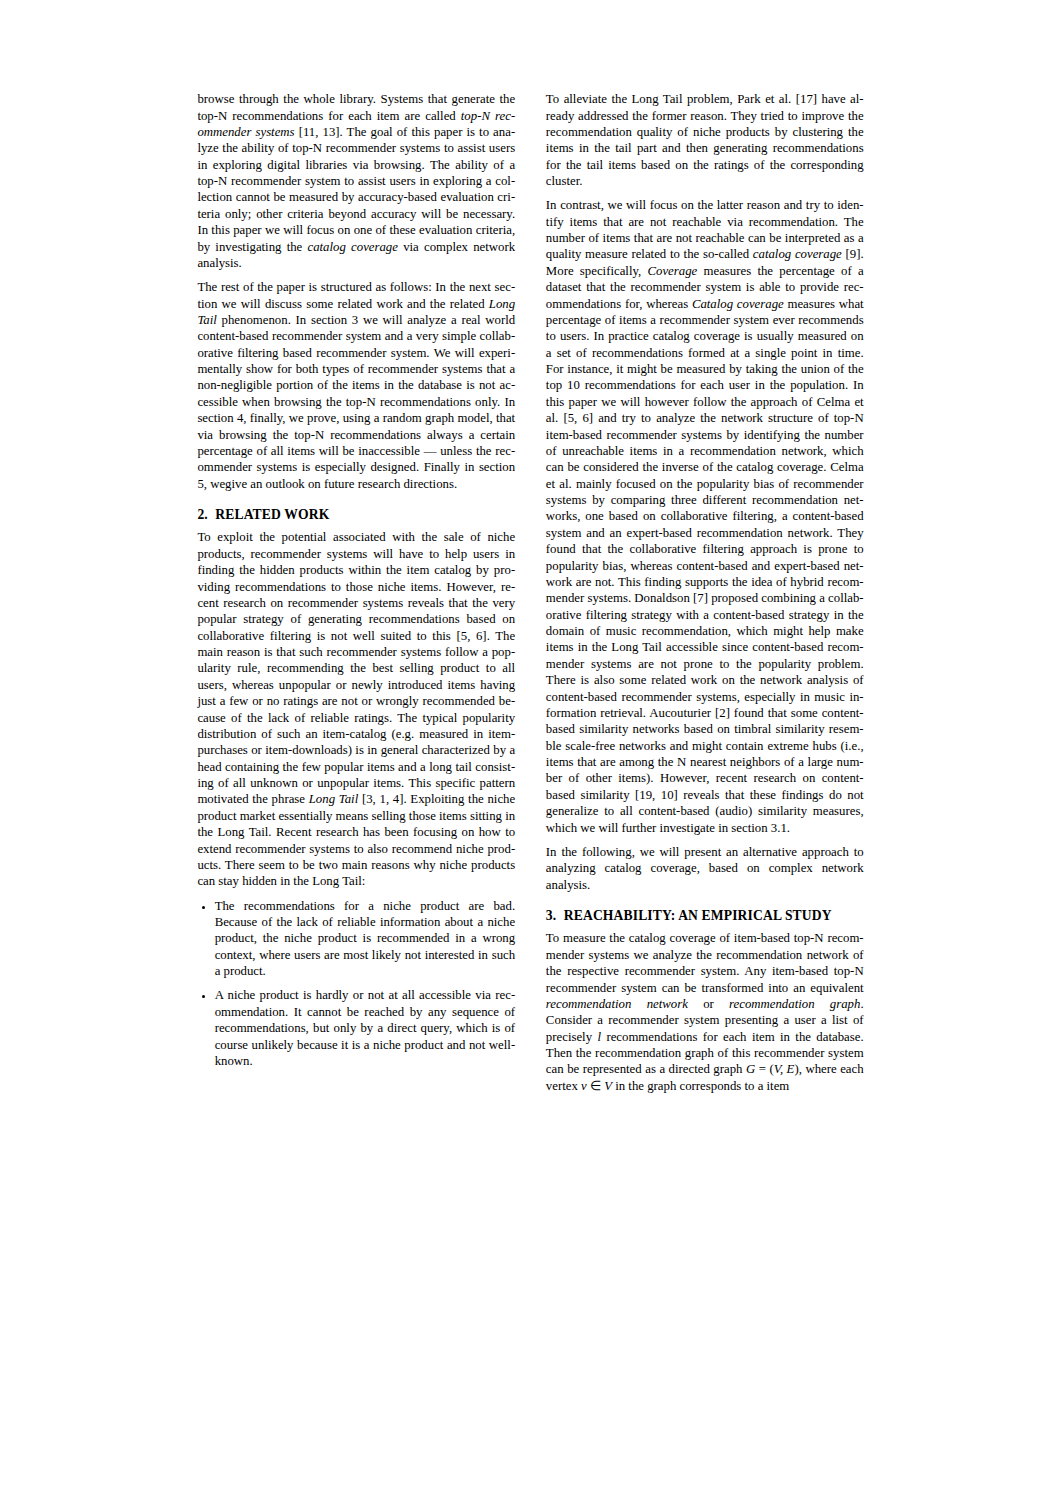browse through the whole library. Systems that generate the top-N recommendations for each item are called top-N recommender systems [11, 13]. The goal of this paper is to analyze the ability of top-N recommender systems to assist users in exploring digital libraries via browsing. The ability of a top-N recommender system to assist users in exploring a collection cannot be measured by accuracy-based evaluation criteria only; other criteria beyond accuracy will be necessary. In this paper we will focus on one of these evaluation criteria, by investigating the catalog coverage via complex network analysis.
The rest of the paper is structured as follows: In the next section we will discuss some related work and the related Long Tail phenomenon. In section 3 we will analyze a real world content-based recommender system and a very simple collaborative filtering based recommender system. We will experimentally show for both types of recommender systems that a non-negligible portion of the items in the database is not accessible when browsing the top-N recommendations only. In section 4, finally, we prove, using a random graph model, that via browsing the top-N recommendations always a certain percentage of all items will be inaccessible — unless the recommender systems is especially designed. Finally in section 5, wegive an outlook on future research directions.
2. RELATED WORK
To exploit the potential associated with the sale of niche products, recommender systems will have to help users in finding the hidden products within the item catalog by providing recommendations to those niche items. However, recent research on recommender systems reveals that the very popular strategy of generating recommendations based on collaborative filtering is not well suited to this [5, 6]. The main reason is that such recommender systems follow a popularity rule, recommending the best selling product to all users, whereas unpopular or newly introduced items having just a few or no ratings are not or wrongly recommended because of the lack of reliable ratings. The typical popularity distribution of such an item-catalog (e.g. measured in item-purchases or item-downloads) is in general characterized by a head containing the few popular items and a long tail consisting of all unknown or unpopular items. This specific pattern motivated the phrase Long Tail [3, 1, 4]. Exploiting the niche product market essentially means selling those items sitting in the Long Tail. Recent research has been focusing on how to extend recommender systems to also recommend niche products. There seem to be two main reasons why niche products can stay hidden in the Long Tail:
The recommendations for a niche product are bad. Because of the lack of reliable information about a niche product, the niche product is recommended in a wrong context, where users are most likely not interested in such a product.
A niche product is hardly or not at all accessible via recommendation. It cannot be reached by any sequence of recommendations, but only by a direct query, which is of course unlikely because it is a niche product and not well-known.
To alleviate the Long Tail problem, Park et al. [17] have already addressed the former reason. They tried to improve the recommendation quality of niche products by clustering the items in the tail part and then generating recommendations for the tail items based on the ratings of the corresponding cluster.
In contrast, we will focus on the latter reason and try to identify items that are not reachable via recommendation. The number of items that are not reachable can be interpreted as a quality measure related to the so-called catalog coverage [9]. More specifically, Coverage measures the percentage of a dataset that the recommender system is able to provide recommendations for, whereas Catalog coverage measures what percentage of items a recommender system ever recommends to users. In practice catalog coverage is usually measured on a set of recommendations formed at a single point in time. For instance, it might be measured by taking the union of the top 10 recommendations for each user in the population. In this paper we will however follow the approach of Celma et al. [5, 6] and try to analyze the network structure of top-N item-based recommender systems by identifying the number of unreachable items in a recommendation network, which can be considered the inverse of the catalog coverage. Celma et al. mainly focused on the popularity bias of recommender systems by comparing three different recommendation networks, one based on collaborative filtering, a content-based system and an expert-based recommendation network. They found that the collaborative filtering approach is prone to popularity bias, whereas content-based and expert-based network are not. This finding supports the idea of hybrid recommender systems. Donaldson [7] proposed combining a collaborative filtering strategy with a content-based strategy in the domain of music recommendation, which might help make items in the Long Tail accessible since content-based recommender systems are not prone to the popularity problem. There is also some related work on the network analysis of content-based recommender systems, especially in music information retrieval. Aucouturier [2] found that some content-based similarity networks based on timbral similarity resemble scale-free networks and might contain extreme hubs (i.e., items that are among the N nearest neighbors of a large number of other items). However, recent research on content-based similarity [19, 10] reveals that these findings do not generalize to all content-based (audio) similarity measures, which we will further investigate in section 3.1.
In the following, we will present an alternative approach to analyzing catalog coverage, based on complex network analysis.
3. REACHABILITY: AN EMPIRICAL STUDY
To measure the catalog coverage of item-based top-N recommender systems we analyze the recommendation network of the respective recommender system. Any item-based top-N recommender system can be transformed into an equivalent recommendation network or recommendation graph. Consider a recommender system presenting a user a list of precisely l recommendations for each item in the database. Then the recommendation graph of this recommender system can be represented as a directed graph G = (V, E), where each vertex v ∈ V in the graph corresponds to a item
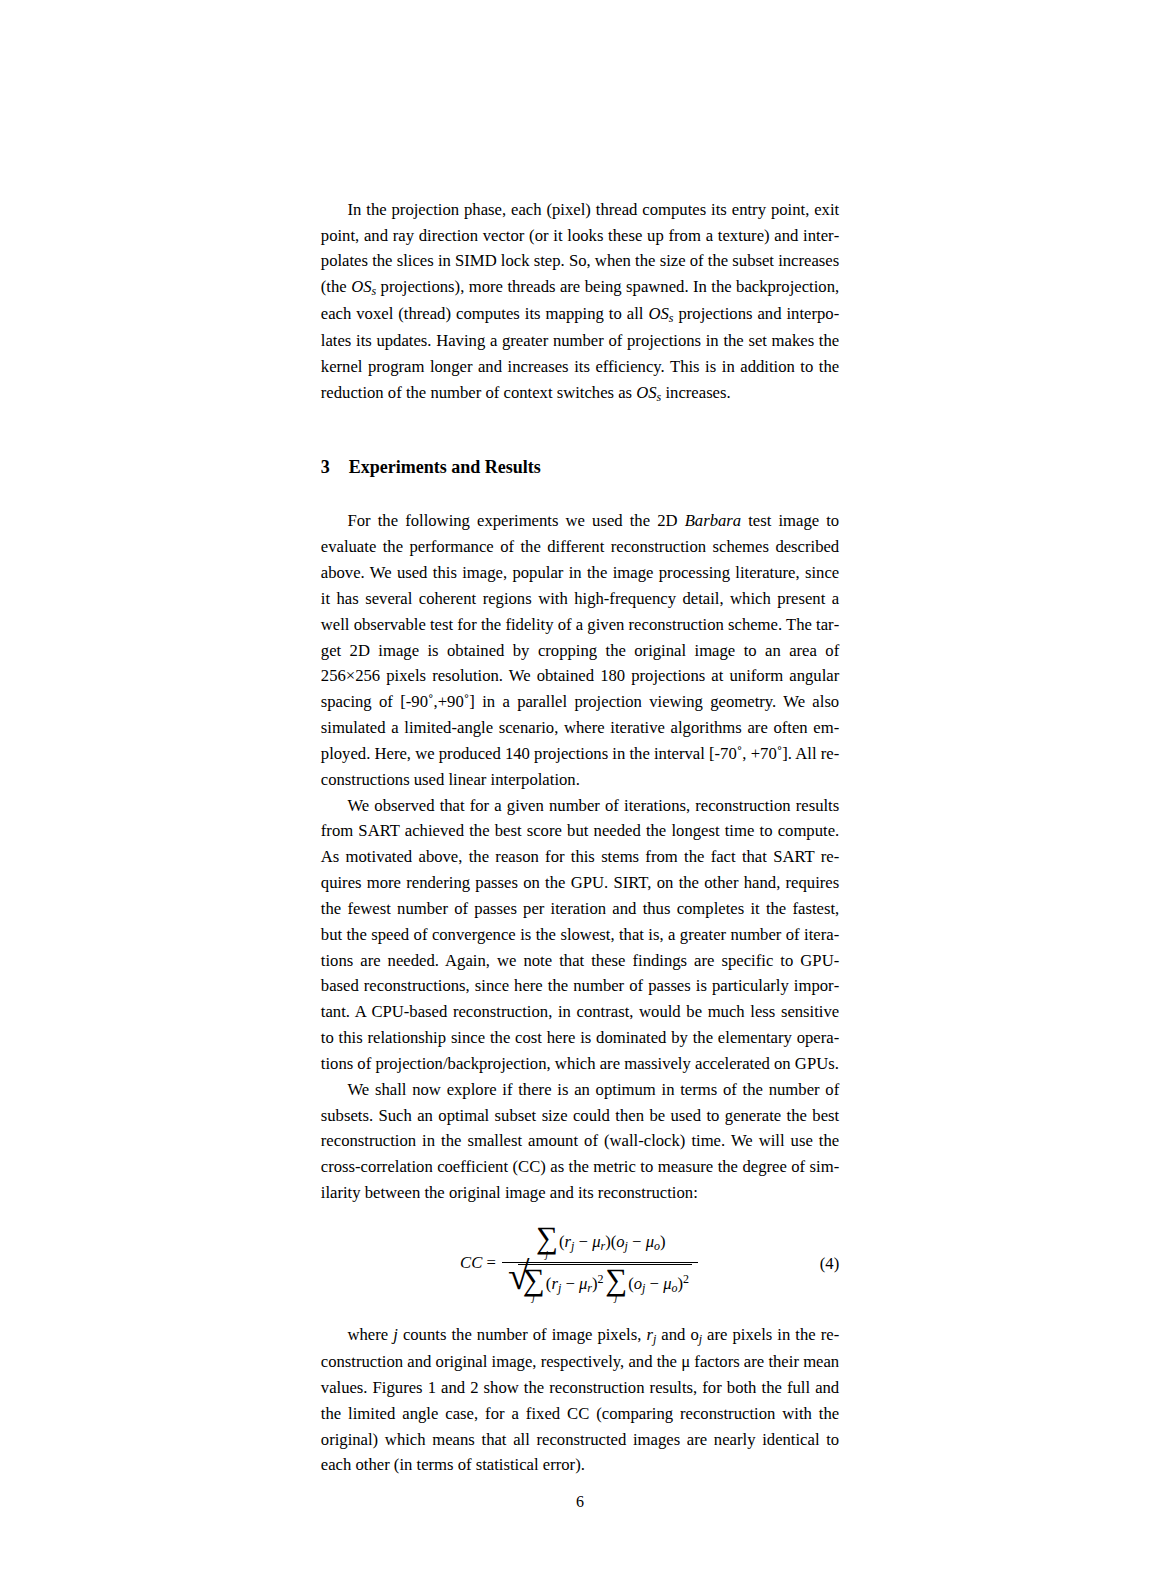In the projection phase, each (pixel) thread computes its entry point, exit point, and ray direction vector (or it looks these up from a texture) and interpolates the slices in SIMD lock step. So, when the size of the subset increases (the OSs projections), more threads are being spawned. In the backprojection, each voxel (thread) computes its mapping to all OSs projections and interpolates its updates. Having a greater number of projections in the set makes the kernel program longer and increases its efficiency. This is in addition to the reduction of the number of context switches as OSs increases.
3 Experiments and Results
For the following experiments we used the 2D Barbara test image to evaluate the performance of the different reconstruction schemes described above. We used this image, popular in the image processing literature, since it has several coherent regions with high-frequency detail, which present a well observable test for the fidelity of a given reconstruction scheme. The target 2D image is obtained by cropping the original image to an area of 256×256 pixels resolution. We obtained 180 projections at uniform angular spacing of [-90˚,+90˚] in a parallel projection viewing geometry. We also simulated a limited-angle scenario, where iterative algorithms are often employed. Here, we produced 140 projections in the interval [-70˚, +70˚]. All reconstructions used linear interpolation.
We observed that for a given number of iterations, reconstruction results from SART achieved the best score but needed the longest time to compute. As motivated above, the reason for this stems from the fact that SART requires more rendering passes on the GPU. SIRT, on the other hand, requires the fewest number of passes per iteration and thus completes it the fastest, but the speed of convergence is the slowest, that is, a greater number of iterations are needed. Again, we note that these findings are specific to GPU-based reconstructions, since here the number of passes is particularly important. A CPU-based reconstruction, in contrast, would be much less sensitive to this relationship since the cost here is dominated by the elementary operations of projection/backprojection, which are massively accelerated on GPUs.
We shall now explore if there is an optimum in terms of the number of subsets. Such an optimal subset size could then be used to generate the best reconstruction in the smallest amount of (wall-clock) time. We will use the cross-correlation coefficient (CC) as the metric to measure the degree of similarity between the original image and its reconstruction:
CC = ∑j(rj − μr)(oj − μo) ∑j(rj − μr)2∑j(oj − μo)2 (4)
where j counts the number of image pixels, rj and oj are pixels in the reconstruction and original image, respectively, and the μ factors are their mean values. Figures 1 and 2 show the reconstruction results, for both the full and the limited angle case, for a fixed CC (comparing reconstruction with the original) which means that all reconstructed images are nearly identical to each other (in terms of statistical error).
6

**Work instructions**
Scan the records above for the string "angle", and copy every line where it turns up.

**Response to the task**
For the following experiments we used the 2D Barbara test image to evaluate the performance of the different reconstruction schemes described above. We used this image, popular in the image processing literature, since it has several coherent regions with high-frequency detail, which present a well observable test for the fidelity of a given reconstruction scheme. The target 2D image is obtained by cropping the original image to an area of 256×256 pixels resolution. We obtained 180 projections at uniform angular spacing of [-90˚,+90˚] in a parallel projection viewing geometry. We also simulated a limited-angle scenario, where iterative algorithms are often employed. Here, we produced 140 projections in the interval [-70˚, +70˚]. All reconstructions used linear interpolation.
where j counts the number of image pixels, rj and oj are pixels in the reconstruction and original image, respectively, and the μ factors are their mean values. Figures 1 and 2 show the reconstruction results, for both the full and the limited angle case, for a fixed CC (comparing reconstruction with the original) which means that all reconstructed images are nearly identical to each other (in terms of statistical error).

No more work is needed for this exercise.